To do:
a: In the forum post about the Flink job and Confluent Schema Registry, what error does the job raise when it tries to connect to Schema Registry?
b: Extend the forum post about the Flink job's Schema Registry error, starting after its last line.

Supplied text:
3
votes

I am using Confluent managed Kafka cluster, Schema Registry service and trying to process Debezium messages in a Flink job. The job is configured to use Table & SQL Connectors and Confluent Avro Format. However the job is not able to connect to Schema Registry and raises 401 error.

Table Connector configurations

tEnv.executeSql("CREATE TABLE flink_test_1 (\n" +
        "    ORDER_ID STRING,\n" +
        "    ORDER_TYPE STRING,\n" +
        "    USER_ID STRING,\n" +
        "    ORDER_SUM BIGINT\n" +
        ") WITH (\n" +
        "    'connector' = 'kafka',\n" +
        "    'topic'     = 'flink_test_1',\n" +
        "    'scan.startup.mode' = 'earliest-offset',\n" +
        "    'format' = 'avro-confluent',\n" + 
        "    'avro-confluent.schema-registry.url' = 'https://<SR_ENDPOINT>',\n" +
        "    'avro-confluent.schema-registry.subject' = 'flink_test_1-value',\n" +
        "    'properties.basic.auth.credentials.source' = 'USER_INFO',\n" +
        "    'properties.basic.auth.user.info' = '<SR_API_KEY>:<SR_API_SECRET>',\n" +
        "    'properties.bootstrap.servers' = '<CLOUD_BOOTSTRAP_SERVER_ENDPOINT>:9092',\n" +
        "    'properties.security.protocol' = 'SASL_SSL',\n" +
        "    'properties.ssl.endpoint.identification.algorithm' = 'https',\n" +
        "    'properties.sasl.mechanism' = 'PLAIN',\n" +
        "    'properties.sasl.jaas.config' = 'org.apache.kafka.common.security.plain.PlainLoginModule   required username=\"<CLUSTER_API_KEY>\"   password=\"<CLUSTER_API_SECRET>\";'\n" +
        ")"); 

Error Message

Caused by: java.io.IOException: Failed to deserialize Avro record.
    at org.apache.flink.formats.avro.AvroRowDataDeserializationSchema.deserialize(AvroRowDataDeserializationSchema.java:101)
    at org.apache.flink.formats.avro.AvroRowDataDeserializationSchema.deserialize(AvroRowDataDeserializationSchema.java:44)
    at org.apache.flink.api.common.serialization.DeserializationSchema.deserialize(DeserializationSchema.java:82)
    at org.apache.flink.streaming.connectors.kafka.table.DynamicKafkaDeserializationSchema.deserialize(DynamicKafkaDeserializationSchema.java:113)
    at org.apache.flink.streaming.connectors.kafka.internals.KafkaFetcher.partitionConsumerRecordsHandler(KafkaFetcher.java:179)
    at org.apache.flink.streaming.connectors.kafka.internals.KafkaFetcher.runFetchLoop(KafkaFetcher.java:142)
    at org.apache.flink.streaming.connectors.kafka.FlinkKafkaConsumerBase.run(FlinkKafkaConsumerBase.java:826)
    at org.apache.flink.streaming.api.operators.StreamSource.run(StreamSource.java:110)
    at org.apache.flink.streaming.api.operators.StreamSource.run(StreamSource.java:66)
    at org.apache.flink.streaming.runtime.tasks.SourceStreamTask$LegacySourceFunctionThread.run(SourceStreamTask.java:241)

Data extract:
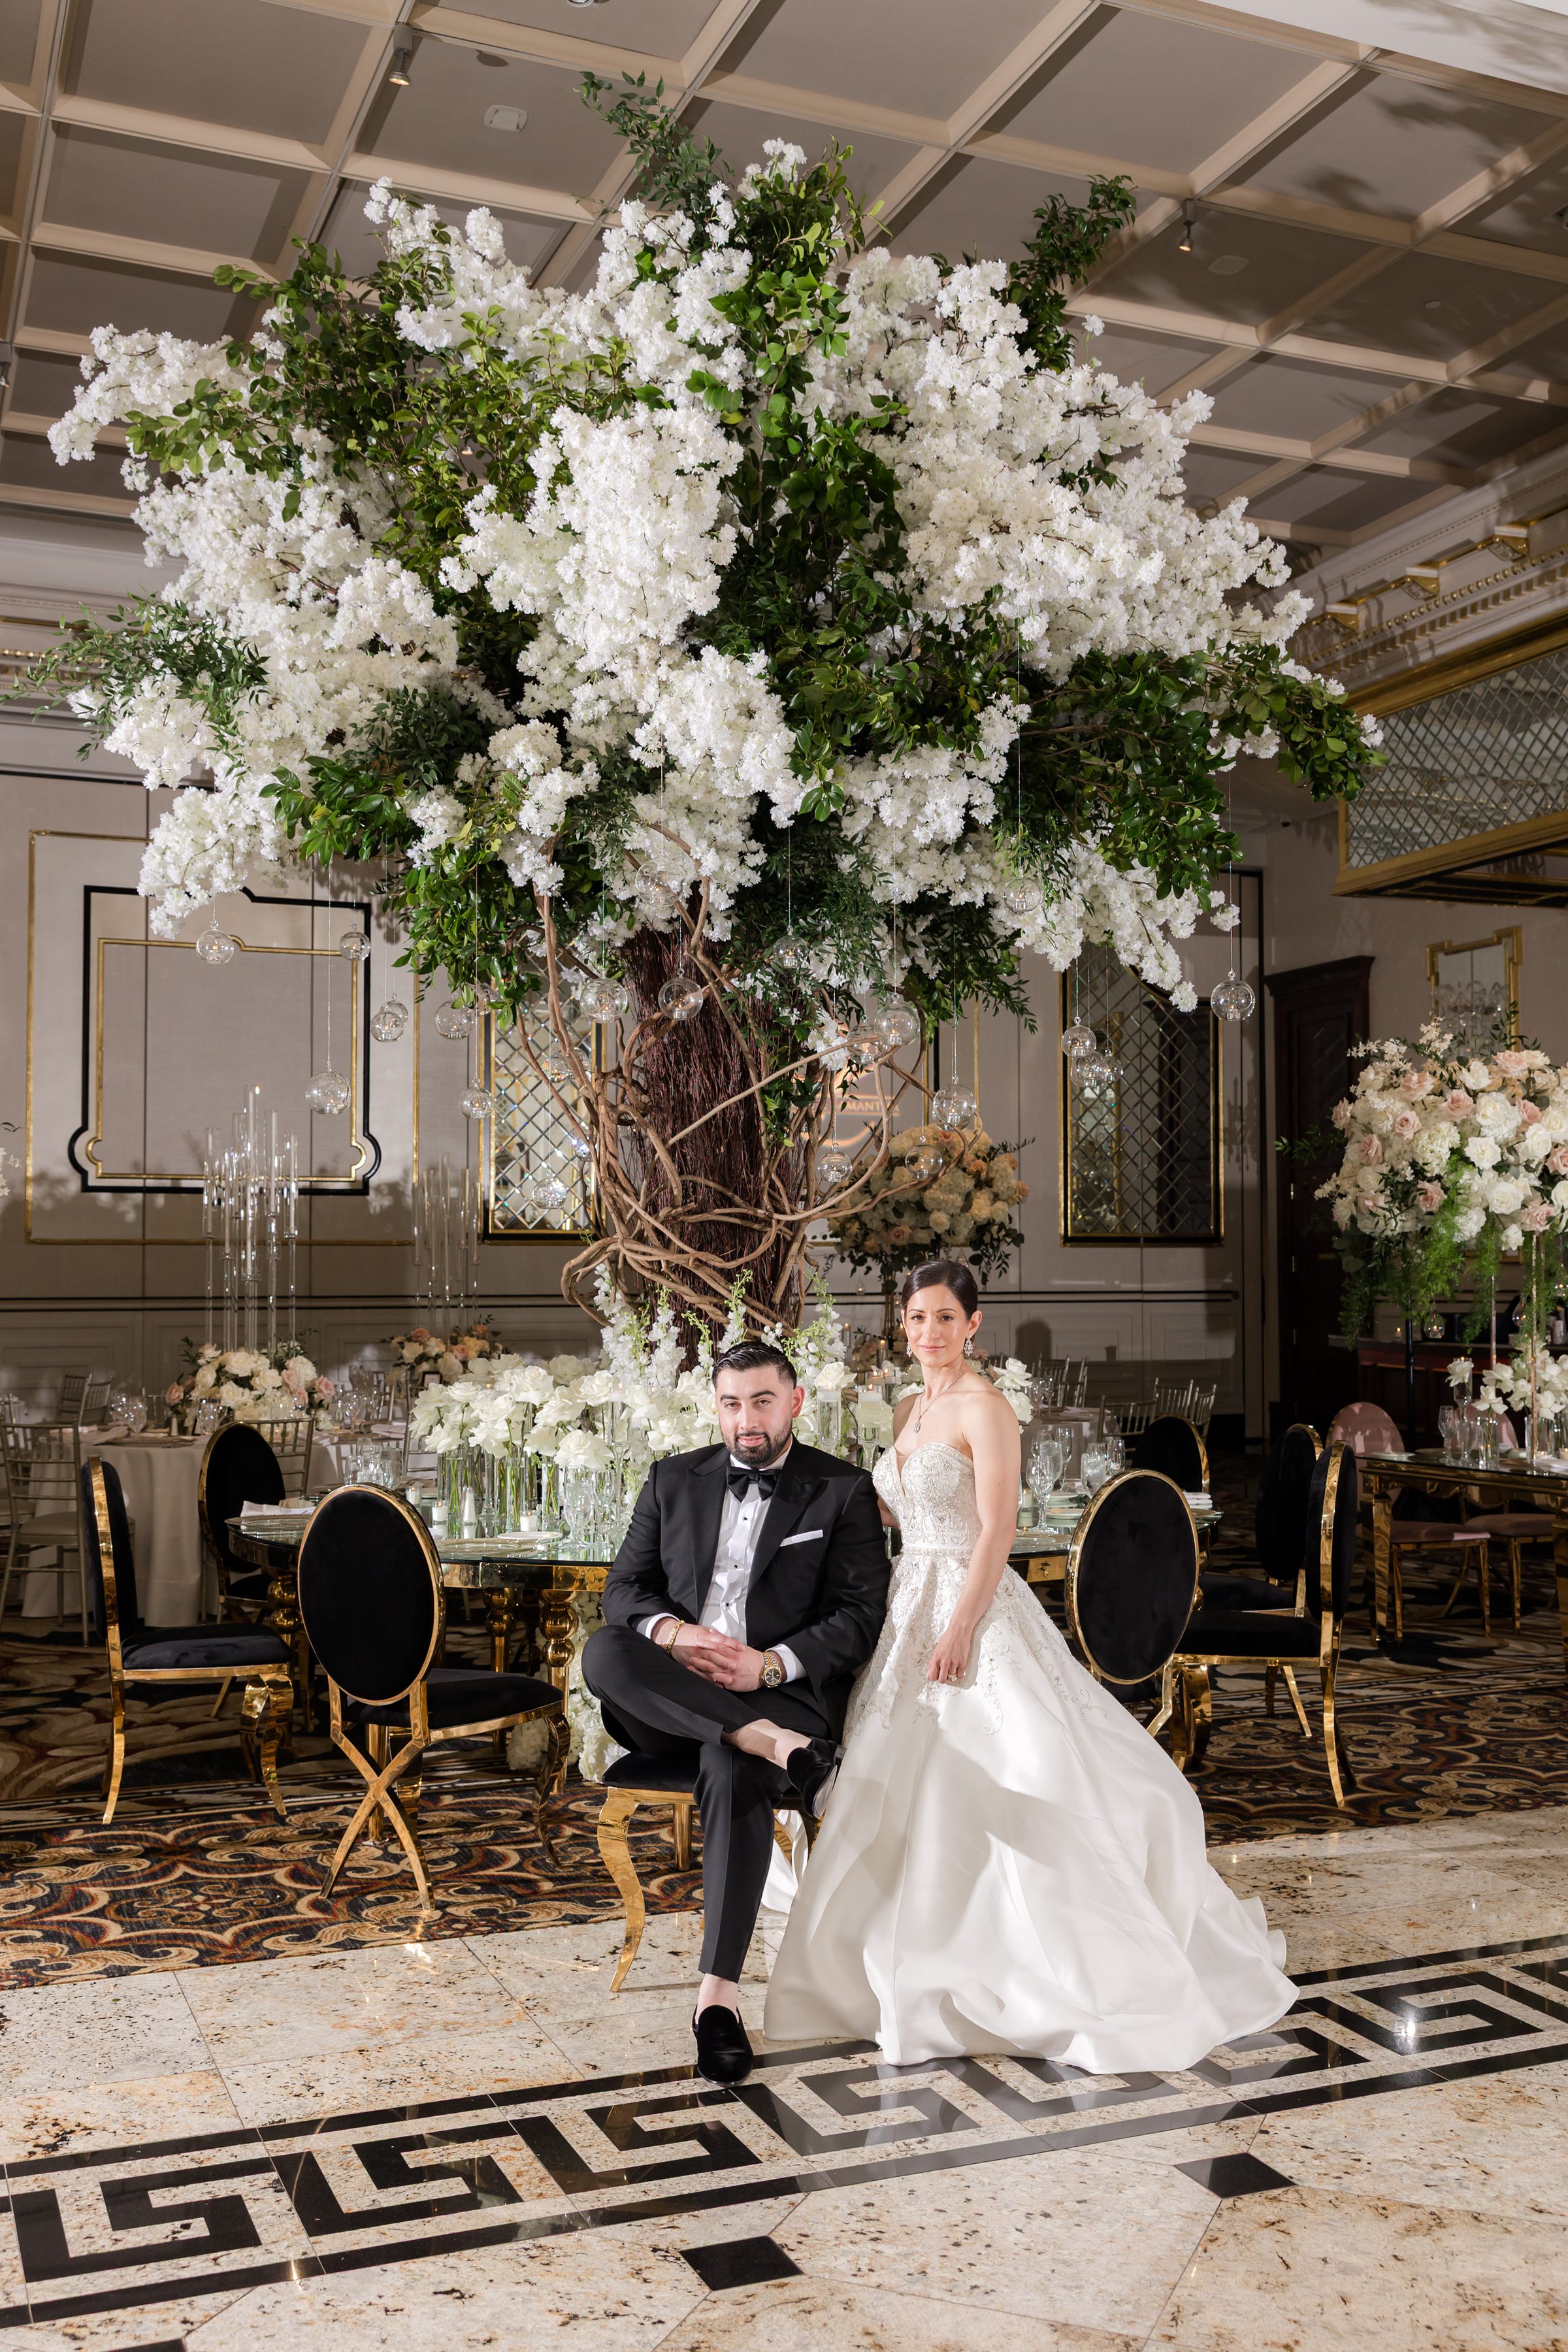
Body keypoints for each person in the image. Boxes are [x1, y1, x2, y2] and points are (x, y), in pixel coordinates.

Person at [764, 1260, 1296, 2072]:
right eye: (916, 1319)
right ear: (901, 1327)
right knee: (902, 1780)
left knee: (1023, 1765)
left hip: (968, 1606)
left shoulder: (986, 1409)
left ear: (973, 1325)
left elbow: (995, 1531)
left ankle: (1046, 1959)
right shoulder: (909, 1407)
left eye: (945, 1318)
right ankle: (897, 1954)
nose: (929, 1333)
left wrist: (962, 1627)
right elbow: (887, 1506)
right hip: (908, 1599)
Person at [582, 1339, 887, 2085]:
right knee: (606, 1652)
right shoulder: (671, 1480)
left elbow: (861, 1616)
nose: (746, 1419)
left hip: (776, 1685)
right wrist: (677, 1636)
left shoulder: (841, 1490)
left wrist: (770, 1664)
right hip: (676, 1697)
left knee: (729, 1763)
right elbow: (623, 1590)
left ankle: (715, 1999)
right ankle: (778, 1747)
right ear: (713, 1407)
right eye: (730, 1402)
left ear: (795, 1403)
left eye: (761, 1401)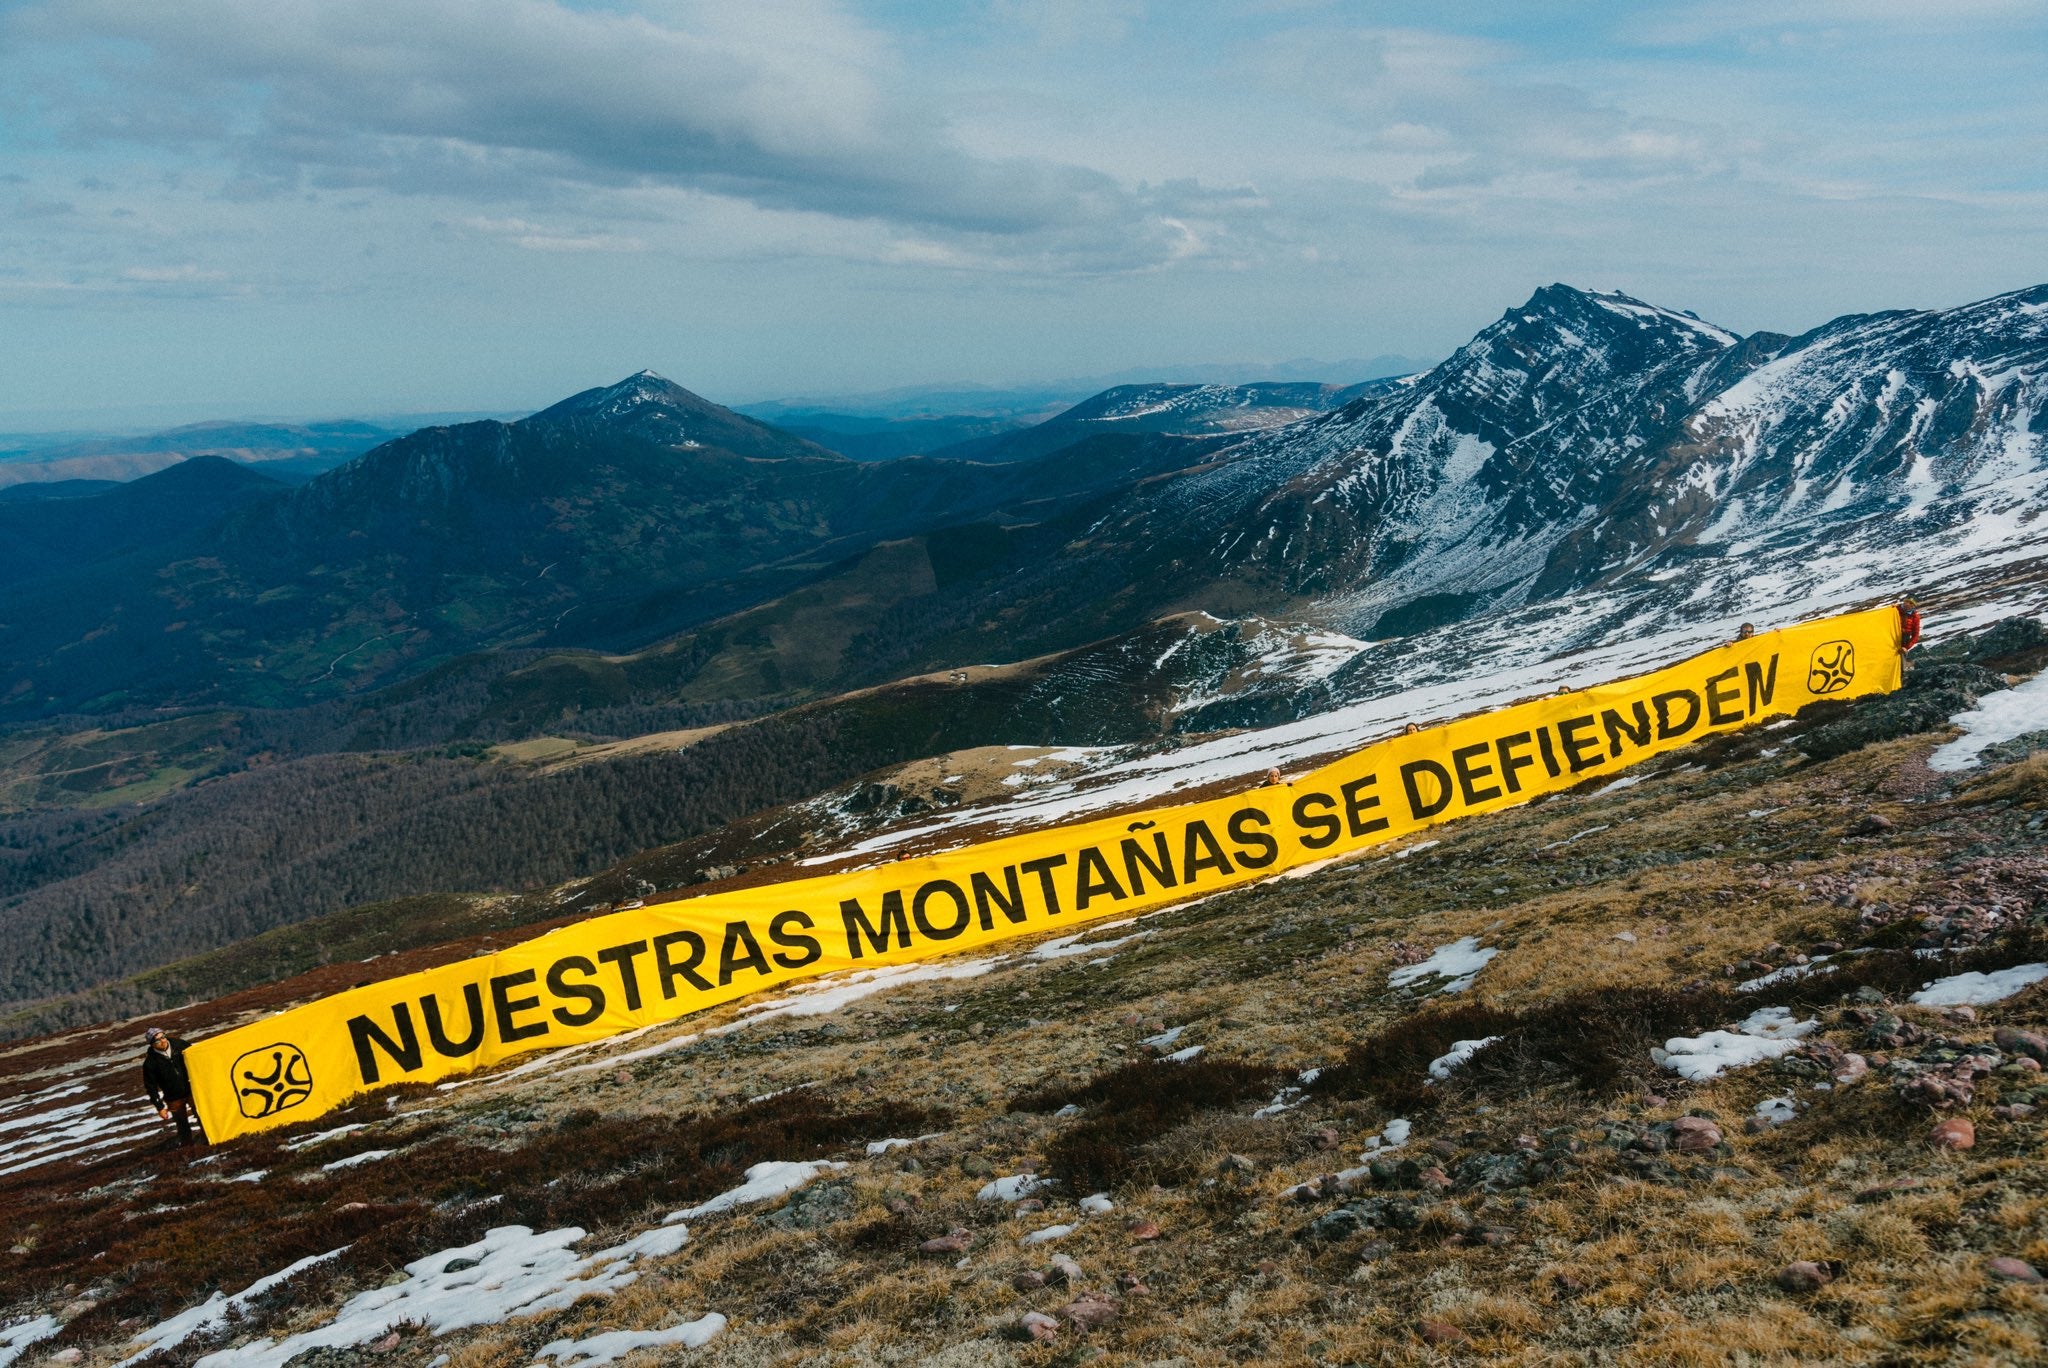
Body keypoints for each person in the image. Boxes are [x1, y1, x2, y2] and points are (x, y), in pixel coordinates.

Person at [141, 1026, 203, 1147]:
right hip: (173, 1097)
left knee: (202, 1116)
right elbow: (151, 1087)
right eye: (157, 1040)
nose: (162, 1041)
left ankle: (208, 1138)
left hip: (192, 1090)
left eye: (163, 1037)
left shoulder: (180, 1045)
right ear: (152, 1044)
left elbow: (197, 1057)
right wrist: (160, 1107)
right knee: (182, 1124)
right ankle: (188, 1148)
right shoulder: (150, 1063)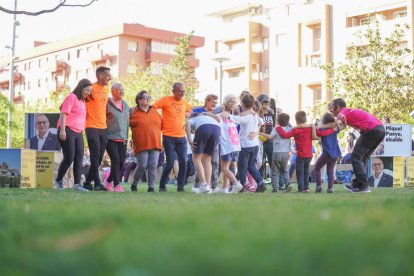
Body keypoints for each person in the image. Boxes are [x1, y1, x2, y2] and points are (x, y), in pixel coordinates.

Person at [328, 98, 385, 193]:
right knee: (363, 158)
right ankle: (357, 184)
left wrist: (323, 127)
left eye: (331, 108)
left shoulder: (341, 113)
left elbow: (338, 123)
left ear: (337, 107)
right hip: (380, 130)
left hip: (371, 130)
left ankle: (363, 186)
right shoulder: (348, 111)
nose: (330, 111)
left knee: (356, 157)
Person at [152, 82, 192, 192]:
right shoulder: (165, 100)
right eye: (180, 91)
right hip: (168, 136)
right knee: (170, 162)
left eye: (183, 91)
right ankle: (162, 186)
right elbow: (153, 108)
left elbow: (190, 110)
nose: (182, 93)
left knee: (184, 161)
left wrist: (187, 114)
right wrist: (159, 120)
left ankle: (180, 187)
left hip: (181, 137)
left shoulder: (184, 102)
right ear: (173, 91)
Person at [54, 79, 92, 191]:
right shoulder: (72, 97)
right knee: (69, 157)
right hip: (67, 129)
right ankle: (58, 181)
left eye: (90, 91)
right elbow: (63, 113)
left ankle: (77, 185)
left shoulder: (82, 101)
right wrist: (62, 130)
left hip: (78, 132)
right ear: (81, 87)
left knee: (79, 158)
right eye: (87, 90)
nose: (88, 93)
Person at [83, 66, 111, 191]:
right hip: (91, 126)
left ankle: (88, 182)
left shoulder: (106, 89)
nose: (109, 78)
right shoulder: (90, 88)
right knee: (94, 155)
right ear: (100, 76)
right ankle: (98, 183)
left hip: (103, 127)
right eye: (107, 75)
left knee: (99, 157)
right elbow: (78, 96)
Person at [232, 93, 266, 192]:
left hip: (245, 145)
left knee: (242, 166)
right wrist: (256, 133)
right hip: (255, 145)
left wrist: (226, 115)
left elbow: (236, 119)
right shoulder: (255, 116)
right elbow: (262, 122)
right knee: (251, 166)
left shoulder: (247, 117)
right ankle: (260, 182)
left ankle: (241, 186)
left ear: (242, 104)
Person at [129, 90, 162, 192]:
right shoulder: (132, 112)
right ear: (139, 100)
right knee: (142, 165)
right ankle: (134, 184)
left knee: (153, 165)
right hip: (141, 143)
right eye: (145, 97)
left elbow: (162, 125)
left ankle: (151, 188)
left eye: (149, 97)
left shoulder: (155, 112)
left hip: (155, 142)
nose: (148, 99)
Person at [276, 111, 316, 192]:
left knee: (300, 172)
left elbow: (285, 135)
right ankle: (306, 188)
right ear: (305, 119)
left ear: (296, 121)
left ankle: (301, 189)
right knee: (306, 171)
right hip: (309, 154)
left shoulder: (296, 130)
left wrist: (278, 127)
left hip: (301, 155)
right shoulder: (310, 128)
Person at [104, 83, 130, 192]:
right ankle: (117, 184)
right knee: (115, 159)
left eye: (123, 90)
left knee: (121, 162)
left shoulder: (126, 104)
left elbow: (128, 121)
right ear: (113, 91)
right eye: (120, 90)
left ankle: (108, 181)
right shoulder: (107, 104)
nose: (122, 92)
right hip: (110, 137)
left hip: (123, 138)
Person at [186, 113, 221, 193]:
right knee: (207, 159)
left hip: (204, 128)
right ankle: (207, 187)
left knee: (196, 157)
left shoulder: (193, 119)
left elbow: (188, 123)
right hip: (217, 129)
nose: (192, 132)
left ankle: (203, 184)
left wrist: (189, 139)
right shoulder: (205, 117)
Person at [192, 94, 220, 191]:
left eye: (216, 103)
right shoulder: (197, 110)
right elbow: (189, 120)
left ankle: (211, 185)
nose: (214, 105)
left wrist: (207, 114)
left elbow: (218, 119)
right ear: (207, 101)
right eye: (212, 102)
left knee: (213, 161)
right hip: (201, 136)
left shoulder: (217, 111)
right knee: (199, 159)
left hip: (214, 136)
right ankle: (197, 185)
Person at [260, 113, 293, 193]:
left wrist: (260, 133)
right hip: (286, 153)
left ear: (278, 121)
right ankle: (288, 183)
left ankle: (275, 188)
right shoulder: (289, 128)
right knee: (284, 170)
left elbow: (270, 137)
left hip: (277, 153)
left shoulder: (277, 128)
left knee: (275, 171)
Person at [217, 94, 243, 193]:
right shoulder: (227, 114)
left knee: (224, 167)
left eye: (234, 102)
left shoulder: (229, 115)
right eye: (230, 102)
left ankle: (236, 183)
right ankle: (225, 188)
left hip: (229, 145)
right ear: (225, 102)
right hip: (233, 145)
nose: (232, 104)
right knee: (226, 167)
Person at [313, 113, 342, 193]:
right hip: (335, 153)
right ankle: (330, 188)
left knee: (317, 167)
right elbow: (342, 126)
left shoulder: (322, 129)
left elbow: (316, 134)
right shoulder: (335, 129)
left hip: (327, 153)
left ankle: (319, 186)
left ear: (324, 121)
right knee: (330, 170)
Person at [257, 94, 274, 180]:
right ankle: (259, 181)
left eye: (267, 102)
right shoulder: (257, 112)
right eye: (264, 102)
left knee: (272, 162)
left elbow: (273, 112)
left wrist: (267, 108)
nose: (266, 104)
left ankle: (279, 183)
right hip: (260, 139)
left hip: (269, 140)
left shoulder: (270, 112)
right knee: (260, 162)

Answers to the exercises:
a: A 401 error.

b:
Caused by: java.io.IOException: Could not find schema with id 100256 in registry
    at org.apache.flink.formats.avro.registry.confluent.ConfluentSchemaRegistryCoder.readSchema(ConfluentSchemaRegistryCoder.java:77)
    at org.apache.flink.formats.avro.RegistryAvroDeserializationSchema.deserialize(RegistryAvroDeserializationSchema.java:70)
    at org.apache.flink.formats.avro.AvroRowDataDeserializationSchema.deserialize(AvroRowDataDeserializationSchema.java:98)
    ... 9 more
Caused by: io.confluent.kafka.schemaregistry.client.rest.exceptions.RestClientException: Unauthorized; error code: 401
    at io.confluent.kafka.schemaregistry.client.rest.RestService.sendHttpRequest(RestService.java:292)
    at io.confluent.kafka.schemaregistry.client.rest.RestService.httpRequest(RestService.java:352)
    at io.confluent.kafka.schemaregistry.client.rest.RestService.getId(RestService.java:660)
    at io.confluent.kafka.schemaregistry.client.rest.RestService.getId(RestService.java:642)
    at io.confluent.kafka.schemaregistry.client.CachedSchemaRegistryClient.getSchemaByIdFromRegistry(CachedSchemaRegistryClient.java:217)
    at io.confluent.kafka.schemaregistry.client.CachedSchemaRegistryClient.getSchemaBySubjectAndId(CachedSchemaRegistryClient.java:291)
    at io.confluent.kafka.schemaregistry.client.CachedSchemaRegistryClient.getSchemaById(CachedSchemaRegistryClient.java:276)
    at io.confluent.kafka.schemaregistry.client.SchemaRegistryClient.getById(SchemaRegistryClient.java:64)
    at org.apache.flink.formats.avro.registry.confluent.ConfluentSchemaRegistryCoder.readSchema(ConfluentSchemaRegistryCoder.java:74)
    ... 11 more

I successfully tested the connection to Schema Registry by:

curl -u <SR_API_KEY>:<SR_API_SECRET> https://<SR_ENDPOINT>

It seem like the error message "io.confluent.kafka.schemaregistry.client.rest.exceptions.RestClientException: Unauthorized; error code: 401" clearly says that <SR_API_KEY>:<SR_API_SECRET> were not passed to the Confluent Schema Registry.

I checked the documentation here https://ci.apache.org/projects/flink/flink-docs-release-1.12/dev/table/connectors/formats/avro-confluent.html, where only 3 Format options described: ["format", "avro-confluent.schema-registry.url", "avro-confluent.schema-registry.subject"] and no options for specifying SR_API_KEY and SR_API_SECRET.

I can't figure out how to successfully connect to the secure schema registry from the Flink program. Is this connection type supported by Flink? Does anyone know what the correct connection configuration should look like?

Thanks.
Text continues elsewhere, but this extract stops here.